March Grayling Congregations on UK Chalk Streams
Grayling in March: chalk‑stream congregations and tactics

Why March intensifies feeding
On United Kingdom chalk streams and upland rivers Thymallus thymallus concentrates in mid‑channel lies and tailwaters during March as water temperatures edge above winter minima. Stable, aquifer‑fed flows on rivers such as the Test, Hampshire Avon and the Wye produce a predictable drift of emerging Leuctra stoneflies, cased caddis larvae and abundant Gammarus pulex (river shrimp), prompting extended drift‑feeding windows and visible ‘up‑hill’ feeding arcs.
Sensory biology and presentation
Grayling depend on keen vision in low light and a sensitive lateral line to detect subtle drift. This sensory mix favours dead‑drift and natural drift speeds: any drag or heavy sink‑rate reduces takes, while small, well‑presented nymphs and subdued dry/dropper rigs trigger more confident feeding.
Practical March tactics
Riverkeepers on the Test commonly advise tapered leaders of 9–12 ft with fine fluorocarbon tippets (4–6X, ~0.10–0.18 mm). Fly sizes typically sit in the 14–20 range for early stonefly and cased caddis imitations; bead‑head nymphs in 12–16 work for larger Gammarus. Small soft strike indicators or subtle yarn, upstream sight nymphing and long, slack presentations are favoured on clear chalk water.

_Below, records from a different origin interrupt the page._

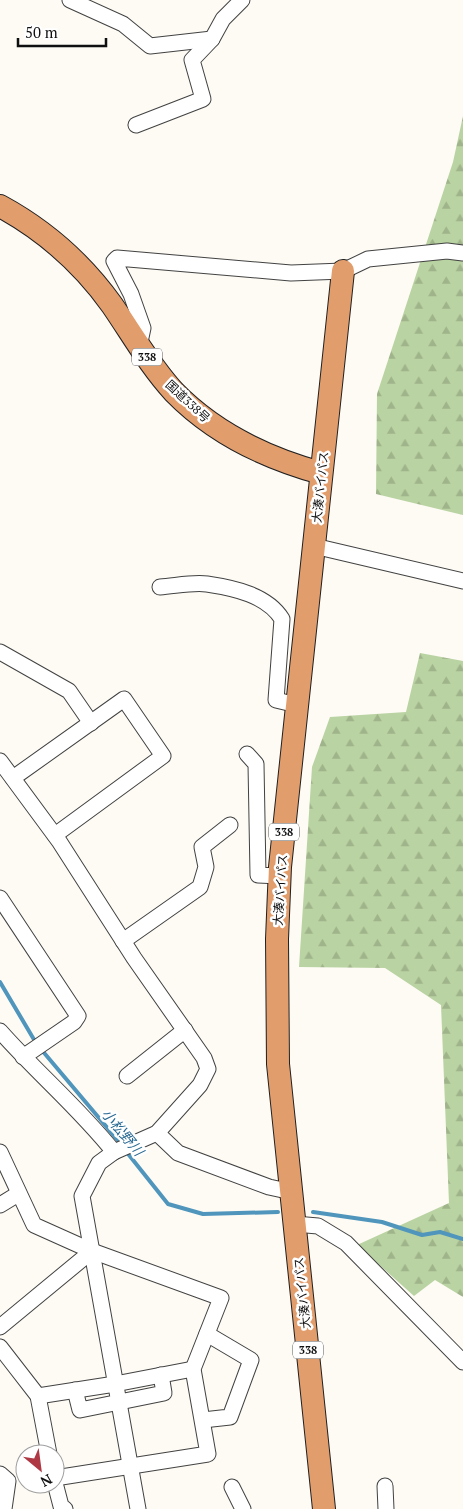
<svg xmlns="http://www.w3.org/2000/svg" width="463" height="1509" font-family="'PT Serif','Noto Sans JP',serif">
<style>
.forest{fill:url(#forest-firs)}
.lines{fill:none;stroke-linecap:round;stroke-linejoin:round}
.stream{stroke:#4f95bc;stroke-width:4}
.minor-casing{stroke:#424242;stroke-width:17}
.highway-casing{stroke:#202020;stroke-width:24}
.minor{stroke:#fff;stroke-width:15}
.highway{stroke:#e29d6d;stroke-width:22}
.labels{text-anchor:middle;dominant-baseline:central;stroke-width:5;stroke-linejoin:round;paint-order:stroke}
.shield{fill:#fff;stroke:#575757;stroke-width:1}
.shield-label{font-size:11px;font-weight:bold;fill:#0f0f0f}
.street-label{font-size:12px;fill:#0f0f0f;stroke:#fff}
.water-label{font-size:14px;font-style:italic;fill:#286892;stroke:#fff}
</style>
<defs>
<pattern id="forest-firs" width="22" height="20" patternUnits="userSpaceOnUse" patternTransform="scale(1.25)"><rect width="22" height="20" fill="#bad3a2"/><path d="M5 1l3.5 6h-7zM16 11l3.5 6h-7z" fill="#9fb48a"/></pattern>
</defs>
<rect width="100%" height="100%" fill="#fdfbf4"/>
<g class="forest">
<path d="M463,116V515L376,494L377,394L453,162Z"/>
<path d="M420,653L463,661V1297L435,1280L414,1296L357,1245L449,1203L441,1005L385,968L299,967L312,767L330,717L406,712Z"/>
</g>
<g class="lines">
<g class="stream">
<path d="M0,982L36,1043"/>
<path d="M40,1048L121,1144"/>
<path d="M125,1150L168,1204L203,1214L278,1212"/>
<path d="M313,1212L382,1222L422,1235L440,1232L463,1239"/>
</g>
<defs>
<g id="minor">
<path d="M70,0L123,24L150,46L212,39L223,19L242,0"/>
<path d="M136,125L203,99L192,60L212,39"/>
<path d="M139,347L143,328L131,294L114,261L117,258L291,273L343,271L368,259L447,251L463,253"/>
<path d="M314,546L463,581"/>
<path d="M160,587C175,586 193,582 207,584C234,588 267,595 282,619L276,700L297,705"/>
<path d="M0,652L69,691L91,723"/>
<path d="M247,754L256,764L258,875L280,876"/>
<path d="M0,761L59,841L134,958L204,1058L208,1069L200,1085L157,1133L114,1152L99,1163L82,1196L138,1509"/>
<path d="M13,778L124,699L163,756L55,835"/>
<path d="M0,898L78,1016L74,1022L23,1057"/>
<path d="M123,941L200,887L206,867L202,847L230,825"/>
<path d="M0,1031C37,1073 79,1108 114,1152"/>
<path d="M127,1076L185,1030"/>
<path d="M157,1133L178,1153L269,1187L292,1192"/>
<path d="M0,1152L34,1225L92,1251L221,1298L193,1369L208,1454L55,1478"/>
<path d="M0,1205L18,1194"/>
<path d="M295,1224L318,1226L346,1243L463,1362"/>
<path d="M0,1327L92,1251"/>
<path d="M0,1347L38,1396L49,1454"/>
<path d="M75,1390L80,1410L164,1393L161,1375"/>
<path d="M38,1396L115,1384L193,1369"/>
<path d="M203,1420L230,1417L251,1360L207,1334"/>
<path d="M0,1474L8,1481L4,1509"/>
<path d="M55,1483L61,1506L65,1509"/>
<path d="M385,1486L386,1509"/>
<path d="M232,1487L243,1509"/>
</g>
<g id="highway">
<path d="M0,206C46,231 82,263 112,305C132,334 150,366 174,392C214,433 266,458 321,473"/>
<path d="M324,1509L278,1064L277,939L280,867L343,271"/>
</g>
</defs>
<use href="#minor" class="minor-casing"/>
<use href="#highway" class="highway-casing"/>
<use href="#minor" class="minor"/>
<use href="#highway" class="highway"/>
</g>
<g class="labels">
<g class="shield">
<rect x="132" y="348.5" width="30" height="17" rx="4"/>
<rect x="269" y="823.5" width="30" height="17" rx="4"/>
<rect x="293" y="1341.5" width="30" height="17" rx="4"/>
</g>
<g class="shield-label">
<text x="147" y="357">338</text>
<text x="284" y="832">338</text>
<text x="308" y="1350">338</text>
</g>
<g class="street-label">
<text transform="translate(188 401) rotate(43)">国道338号</text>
<text transform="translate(320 487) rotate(-84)">大湊バイパス</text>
<text transform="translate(280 890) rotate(-86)">大湊バイパス</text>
<text transform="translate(302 1293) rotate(-96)">大湊バイパス</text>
</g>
<g class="water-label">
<text transform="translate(123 1132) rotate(50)">小松野川</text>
</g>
</g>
<g transform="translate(40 1469) rotate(151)"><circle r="24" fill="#ffffff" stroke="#9f9f9f"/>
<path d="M0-4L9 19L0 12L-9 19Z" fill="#ae3944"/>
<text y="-8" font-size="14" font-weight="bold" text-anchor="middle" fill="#0f0f0f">N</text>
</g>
<path d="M18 38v8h88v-8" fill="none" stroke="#0f0f0f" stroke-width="2.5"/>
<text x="25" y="38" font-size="15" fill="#0f0f0f" stroke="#ffffff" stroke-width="4" paint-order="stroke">50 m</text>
</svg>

Surveys and ethical handling
Environment Agency and regional river‑trust surveys (2018–2023) show patchy grayling trends: stable populations on well‑managed reaches and localised declines elsewhere. Riverkeepers stress March catch‑and‑release care—minimal air exposure, rubber nets, barbless hooks and gentle revival in current—to protect stressed or spawning fish during this fragile spring period.